>>>

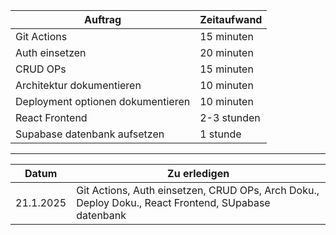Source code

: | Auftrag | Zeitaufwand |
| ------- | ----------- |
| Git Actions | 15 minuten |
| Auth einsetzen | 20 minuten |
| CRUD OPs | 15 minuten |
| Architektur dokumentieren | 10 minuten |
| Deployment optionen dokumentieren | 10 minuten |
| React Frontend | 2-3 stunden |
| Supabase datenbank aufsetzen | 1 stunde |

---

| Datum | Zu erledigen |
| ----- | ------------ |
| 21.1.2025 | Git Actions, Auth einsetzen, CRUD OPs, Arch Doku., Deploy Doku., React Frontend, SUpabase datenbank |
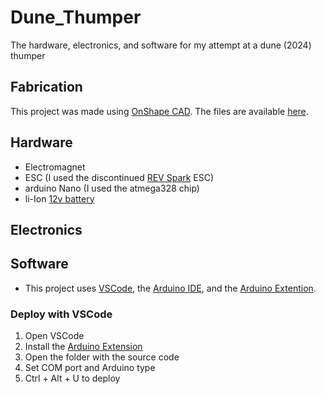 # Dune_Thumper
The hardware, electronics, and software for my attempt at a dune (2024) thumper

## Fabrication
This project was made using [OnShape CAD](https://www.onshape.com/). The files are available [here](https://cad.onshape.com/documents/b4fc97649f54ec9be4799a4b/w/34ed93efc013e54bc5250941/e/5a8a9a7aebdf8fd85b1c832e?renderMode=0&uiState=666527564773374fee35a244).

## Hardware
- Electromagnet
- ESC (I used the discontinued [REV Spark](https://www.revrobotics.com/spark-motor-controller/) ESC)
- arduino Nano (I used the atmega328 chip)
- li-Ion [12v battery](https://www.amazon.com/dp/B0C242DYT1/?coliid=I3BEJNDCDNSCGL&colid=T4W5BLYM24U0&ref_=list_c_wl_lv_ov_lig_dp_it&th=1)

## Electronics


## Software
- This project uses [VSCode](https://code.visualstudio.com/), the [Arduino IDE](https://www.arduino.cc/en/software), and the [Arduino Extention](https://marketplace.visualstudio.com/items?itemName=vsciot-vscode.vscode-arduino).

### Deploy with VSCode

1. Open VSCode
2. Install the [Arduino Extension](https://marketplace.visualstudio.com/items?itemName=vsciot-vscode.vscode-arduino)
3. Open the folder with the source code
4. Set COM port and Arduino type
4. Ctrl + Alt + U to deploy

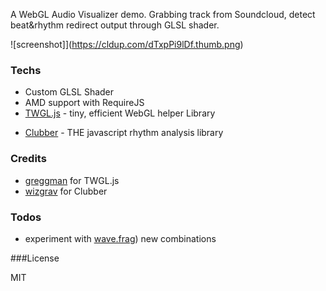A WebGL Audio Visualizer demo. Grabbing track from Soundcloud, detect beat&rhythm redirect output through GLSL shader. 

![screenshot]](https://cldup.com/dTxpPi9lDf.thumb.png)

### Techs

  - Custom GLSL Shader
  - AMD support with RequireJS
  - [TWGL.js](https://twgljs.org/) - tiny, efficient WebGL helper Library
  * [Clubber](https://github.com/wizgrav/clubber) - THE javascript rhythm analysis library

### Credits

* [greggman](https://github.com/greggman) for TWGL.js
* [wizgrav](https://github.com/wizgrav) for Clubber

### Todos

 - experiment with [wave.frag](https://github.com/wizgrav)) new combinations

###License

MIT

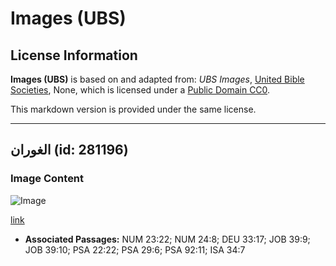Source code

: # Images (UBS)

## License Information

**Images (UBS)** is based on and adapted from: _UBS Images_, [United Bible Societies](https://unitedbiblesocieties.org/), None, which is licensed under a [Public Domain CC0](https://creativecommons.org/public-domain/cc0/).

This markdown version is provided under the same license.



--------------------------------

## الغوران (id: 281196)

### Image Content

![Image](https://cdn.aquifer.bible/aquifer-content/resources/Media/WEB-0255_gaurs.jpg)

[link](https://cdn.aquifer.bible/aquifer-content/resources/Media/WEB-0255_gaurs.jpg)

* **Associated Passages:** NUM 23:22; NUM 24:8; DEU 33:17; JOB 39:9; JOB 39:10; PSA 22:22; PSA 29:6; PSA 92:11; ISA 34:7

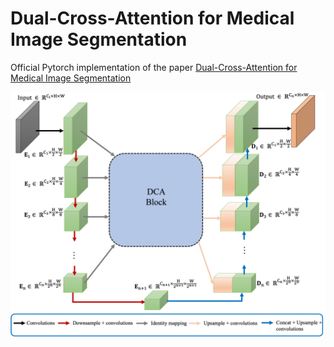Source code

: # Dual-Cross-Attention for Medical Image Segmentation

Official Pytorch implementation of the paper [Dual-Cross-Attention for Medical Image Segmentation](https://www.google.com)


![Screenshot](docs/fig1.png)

<<<

▶ [Problem]: Every line of the material above that includes the string "used" is required.

▶ [Result of the exercise]:
- ESC (I used the discontinued [REV Spark](https://www.revrobotics.com/spark-motor-controller/) ESC)
- arduino Nano (I used the atmega328 chip)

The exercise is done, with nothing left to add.